## Introduction to Metric Semantics

Our focus is on the *semantics* of *programming* and *specification
languages*. Over the years, various different approaches to give semantics to these
languages have been put forward. We restrict ourselves to the *operational* and
the *denotational* approach, two main streams in the field of semantics.
Two notions which play an important role in this course are *(non)determinism*
and *(non)termination*. Nondeterminism arises naturally in concurrent languages
and it is a key concept in specification languages. Nontermination is usually caused
by recursive constructs which are crucial in programming.

The operational models are based on *labelled transition systems*. The definition
of these systems is given by structural induction on the language. This approach has
been advocated in

- G.D. Plotkin.
A Structural Approach to Operational Semantics.
Report DAIMI FN-19, Aarhus University, Aarhus, September 1981.

*Metric spaces* are an essential ingredient of our denotational models. We
exploit the metric structure to model recursive constructs and to define operators on
infinite entities. Furthermore, we also employ the metric structure to relate
operational and denotational models for a given language. A textbook on this metric
approach, covering a large variety of programming notions and providing illuminating
bibliographic remarks, is

- J.W. de Bakker and E.P. de Vink.
*Control Flow Semantics*.
Foundations of Computing Series. The MIT Press, Cambridge, 1996.
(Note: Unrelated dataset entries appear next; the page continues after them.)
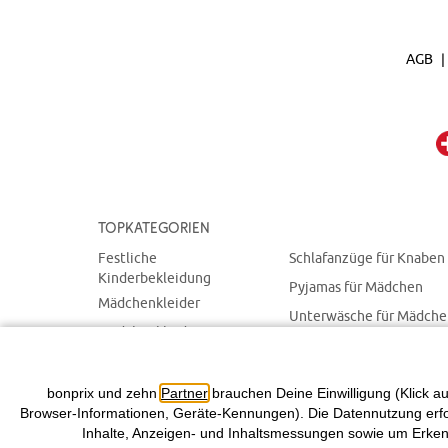
AGB
Topkategorien
Festliche
Schlafanzüge für Knaben
Kinderbekleidung
Pyjamas für Mädchen
Mädchenkleider
Unterwäsche für Mädch
Mädchenkleidung
Unterhosen für Knaben
Kleidung für Knaben
Kinderwäsche
Kindermode im SALE
bonprix und zehn
Partner
brauchen Deine Einwilligung (Klick au
Browser-Informationen, Geräte-Kennungen). Die Datennutzung erfolg
Inhalte, Anzeigen- und Inhaltsmessungen sowie um Erkenn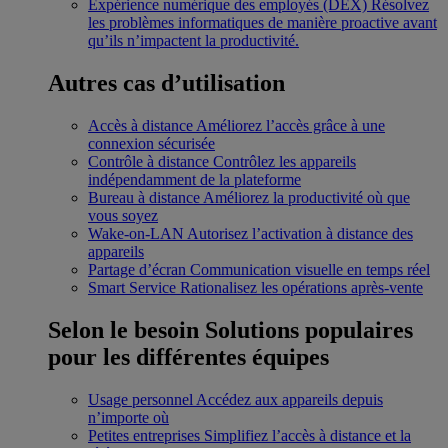
Expérience numérique des employés (DEX)
Résolvez
les problèmes informatiques de manière proactive avant
qu’ils n’impactent la productivité.
Autres cas d’utilisation
Accès à distance
Améliorez l’accès grâce à une
connexion sécurisée
Contrôle à distance
Contrôlez les appareils
indépendamment de la plateforme
Bureau à distance
Améliorez la productivité où que
vous soyez
Wake-on-LAN
Autorisez l’activation à distance des
appareils
Partage d’écran
Communication visuelle en temps réel
Smart Service
Rationalisez les opérations après-vente
Selon le besoin
Solutions populaires
pour les différentes équipes
Usage personnel
Accédez aux appareils depuis
n’importe où
Petites entreprises
Simplifiez l’accès à distance et la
Besides metric spaces, various other mathematical structures, including ordered
spaces, are used in denotational semantics, as is shown in, e.g.,
- G. Winskel.
*The Formal Semantics of Programming Languages: an introduction*.
Foundations of Computing Series. The MIT Press, Cambridge, 1993.

On the basis of four toy languages, we develop some general theory for defining
operational and denotational semantic models and for relating them. This theory is
applicable to a wide variety of languages. We start with a very simple deterministic
and terminating imperative programming language. By adding the recursive while
statement, we obtain a deterministic and nonterminating language. Next, we augment
the language with the parallel composition resulting in a bounded nondeterministic and
nonterminating language. Finally, we add some timed constructs. We obtain an unbounded
nondeterministic and nonterminating specification language.